(DATA Opens)
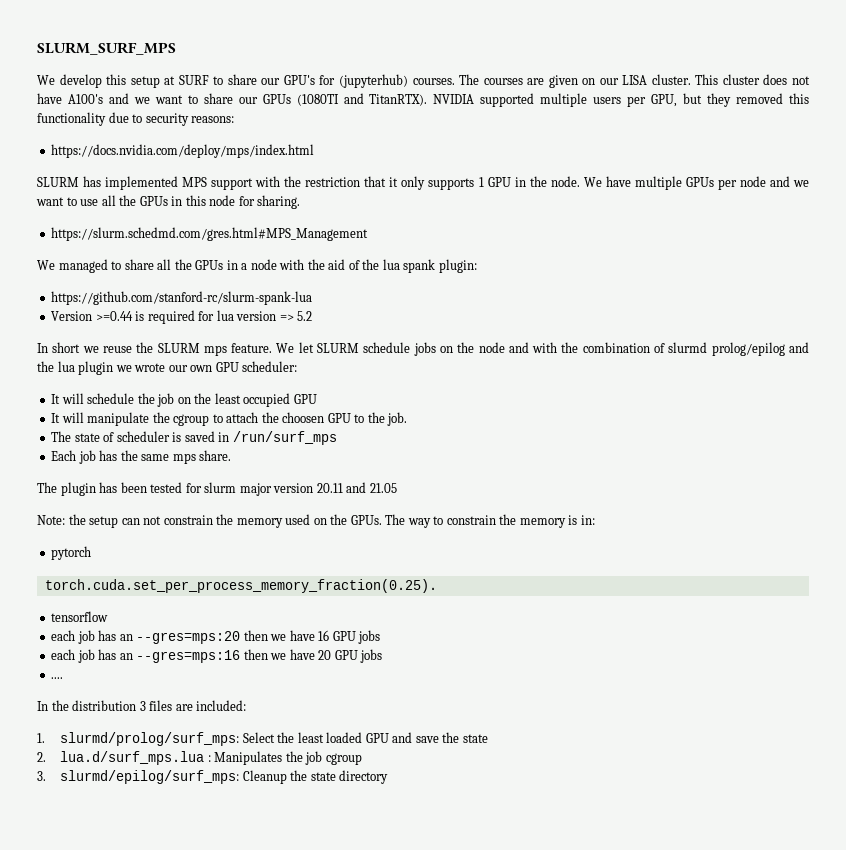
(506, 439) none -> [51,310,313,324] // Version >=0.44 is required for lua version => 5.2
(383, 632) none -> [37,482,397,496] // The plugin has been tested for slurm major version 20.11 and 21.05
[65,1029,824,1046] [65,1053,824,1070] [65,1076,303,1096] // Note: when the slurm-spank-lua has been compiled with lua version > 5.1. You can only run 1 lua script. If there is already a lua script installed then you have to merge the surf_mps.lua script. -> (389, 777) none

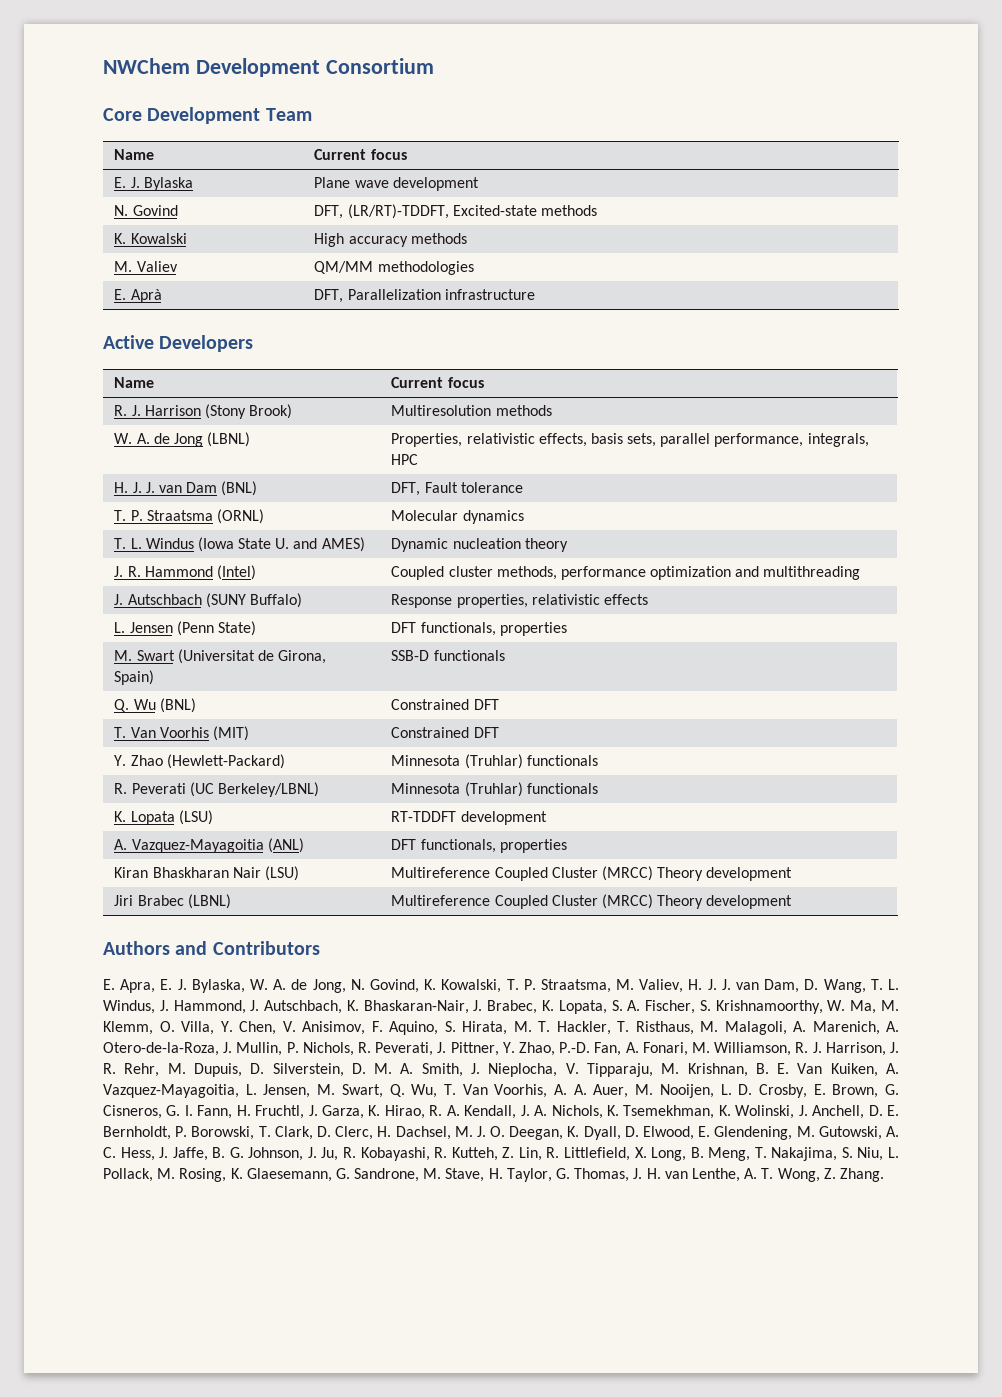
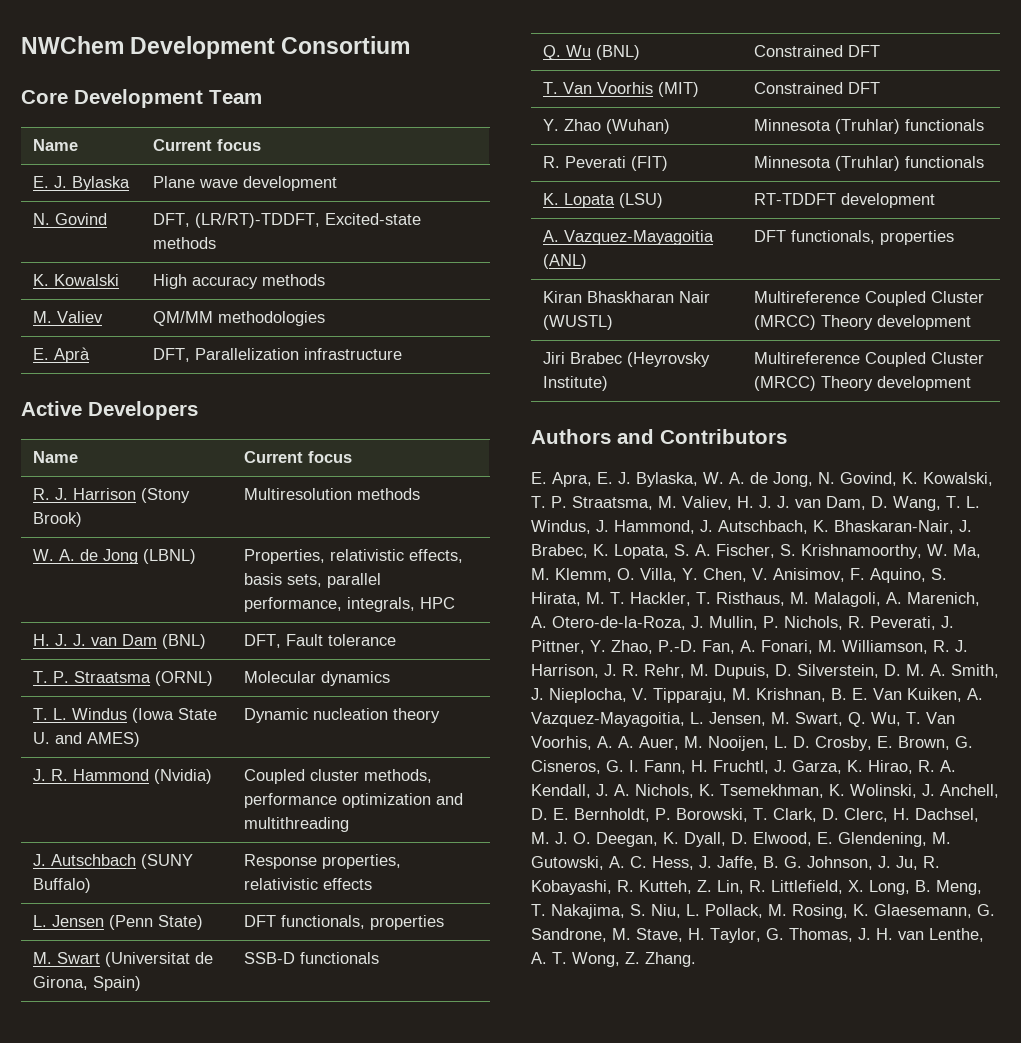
[216,565,256,580] (Intel) -> [154,769,213,784] (Nvidia)
[166,754,285,769] (Hewlett-Packard) -> [606,119,671,134] (Wuhan)
[189,782,319,797] (UC Berkeley/LBNL) -> [631,156,669,171] (FIT)
[264,866,299,881] (LSU) -> [543,315,614,330] (WUSTL)
[187,894,231,909] (LBNL) -> [627,352,711,367] [543,376,609,391] (Heyrovsky Institute)

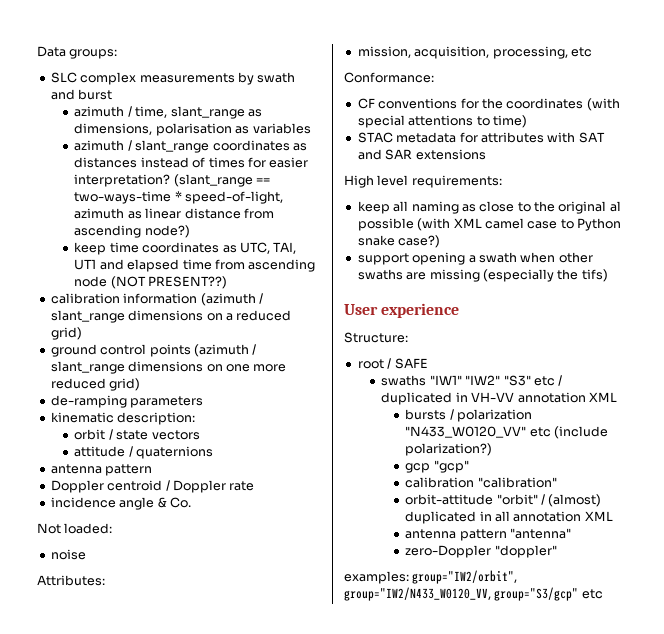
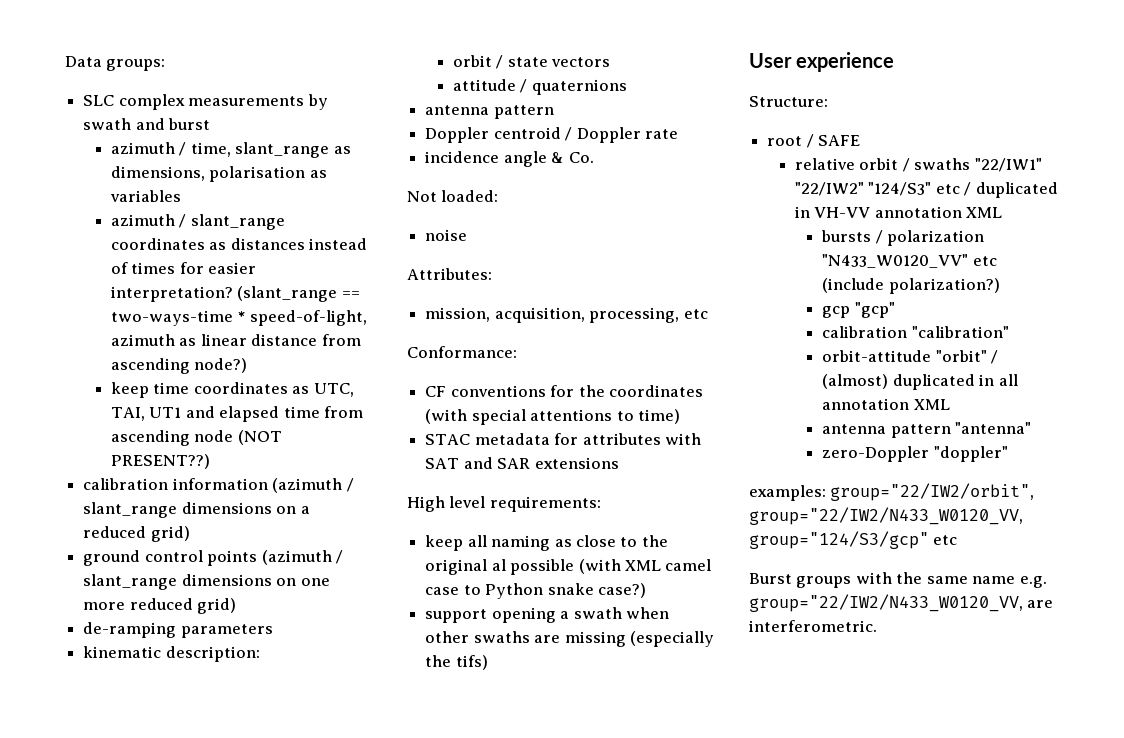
[381,375,531,386] swaths "IW1" "IW2" "S3" -> [794,158,1042,172] [794,182,932,196] relative orbit / swaths "22/IW1" "22/IW2" "124/S3"
[412,570,518,584] [344,587,603,601] group="IW2/orbit", group="IW2/N433_W0120_VV, group="S3/gcp" etc -> [830,483,1035,501] [749,507,1023,525] [749,531,958,549] [749,572,1047,588] [749,594,1054,612] [749,620,877,632] group="22/IW2/orbit", group="22/IW2/N433_W0120_VV, group="124/S3/gcp" etc // Burst groups with the same name e.g. group="22/IW2/N433_W0120_VV, are interferometric.

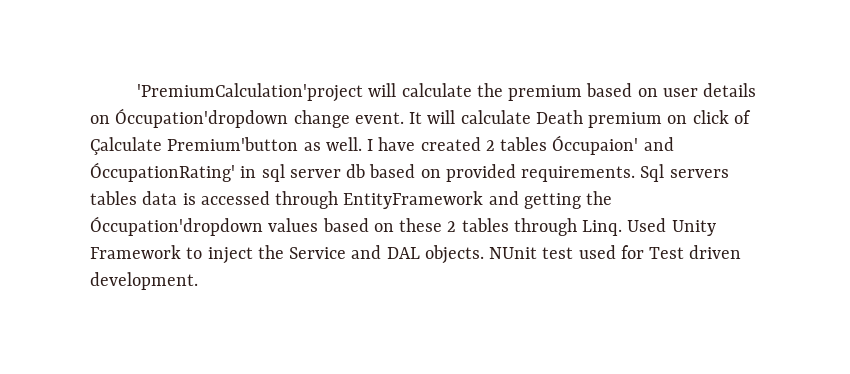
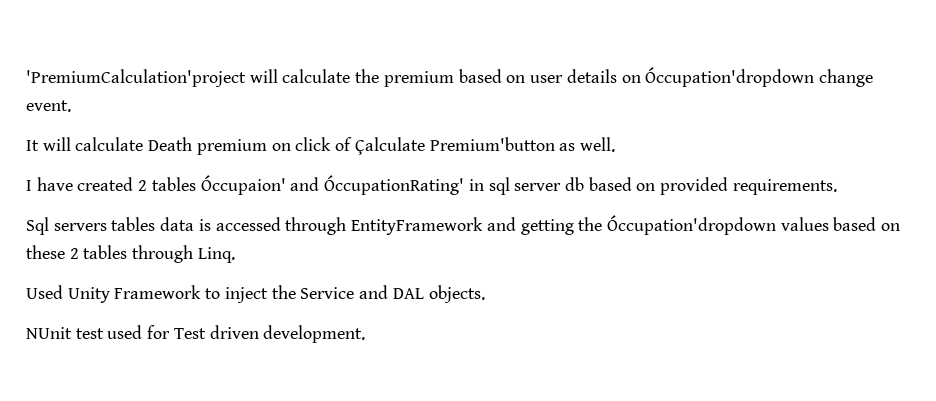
(404, 118) none -> (71, 106) //
(362, 144) none -> (615, 144) //
(636, 174) none -> (837, 187) //
(623, 228) none -> (235, 255) //
(484, 254) none -> (485, 294) //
(DATA Closes)
**WORK INSTRUCTION:**
If a line above contains the word "orbit", list it.

**EXERCISE RESPONSE:**
[381,375,531,386] swaths "IW1" "IW2" "S3" -> [794,158,1042,172] [794,182,932,196] relative orbit / swaths "22/IW1" "22/IW2" "124/S3"
[412,570,518,584] [344,587,603,601] group="IW2/orbit", group="IW2/N433_W0120_VV, group="S3/gcp" etc -> [830,483,1035,501] [749,507,1023,525] [749,531,958,549] [749,572,1047,588] [749,594,1054,612] [749,620,877,632] group="22/IW2/orbit", group="22/IW2/N433_W0120_VV, group="124/S3/gcp" etc // Burst groups with the same name e.g. group="22/IW2/N433_W0120_VV, are interferometric.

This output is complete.